The technology would be an improvement over other authentication devices, such as key chains or fobs, which generate one-time passwords but are an extra item that users must carry.
VeriSign is partnering with the Los Angeles company Innovative Card Technologies (ICT), which makes banking cards containing a battery-powered, flexible display that generates one-time passcodes when a button is pressed on the card.
The passcode, which expires shortly after being generated, can be used along with a banking customer's static personal identification number for online banking transactions, adding another layer of security.
The card will last for about two years or 10,000 uses, ICT said. The display in the top right-hand corner of the card can show a code with four, six or eight digits in either green or white. The code can be generated using either the Initiative for Open Authentication (OATH) system or a proprietary algorithm, it said.
Users benefit since they don't have to carry a separate token to generate the password. The cards are also cheaper to mail to customers than key chains, ICT said. VeriSign will provide the back-end technology for using the cards through its Identity Protection product line, a suite of identity and authentication applications.

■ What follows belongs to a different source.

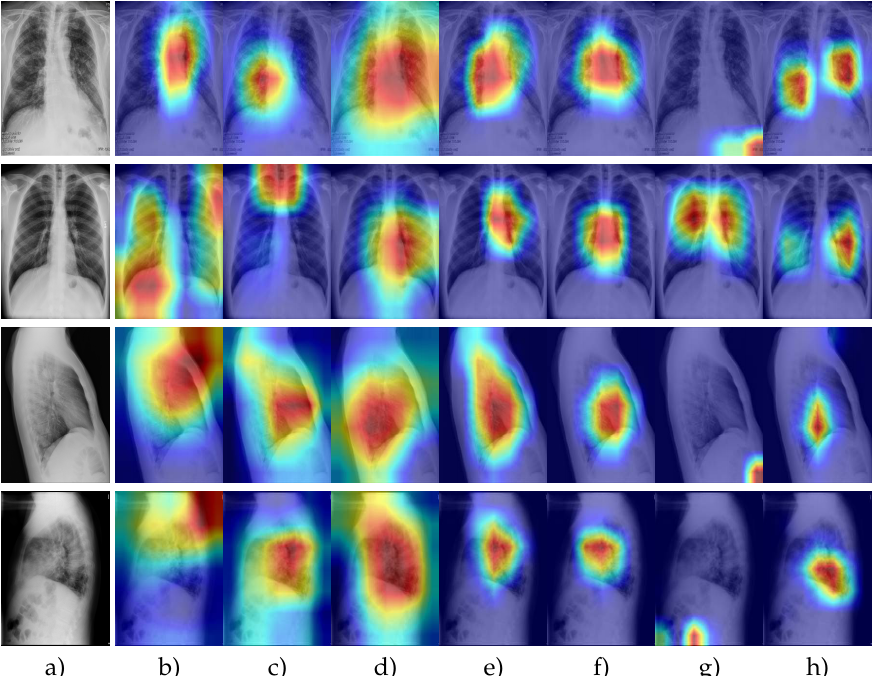
Figure 13. Samples from the COVIDx dataset to show the feature attention. All input images contain COVID-19 cases. The sequence shown in the figure is ( a ) input images, ( b ) ResNet, ( c ) DenseNet, ( d ) GoogleNet, ( e ) ResNeXt, ( f ) MNASNet, ( g ) EfficientNet, and ( h )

Widespread fraud has prompted banks and government regulators to look at ways to strengthen online banking security in light of phishing scams, where criminal set up fake banking sites or send e-mails that attempt to trick people into divulging their usernames and passwords.
However, security researchers have shown it's possible to defeat one-time passwords using a man-in-the-middle attack, luring a consumer to a fraudulent Web site where the authentication information is captured and then immediately used by the hacker to log-in to the real site.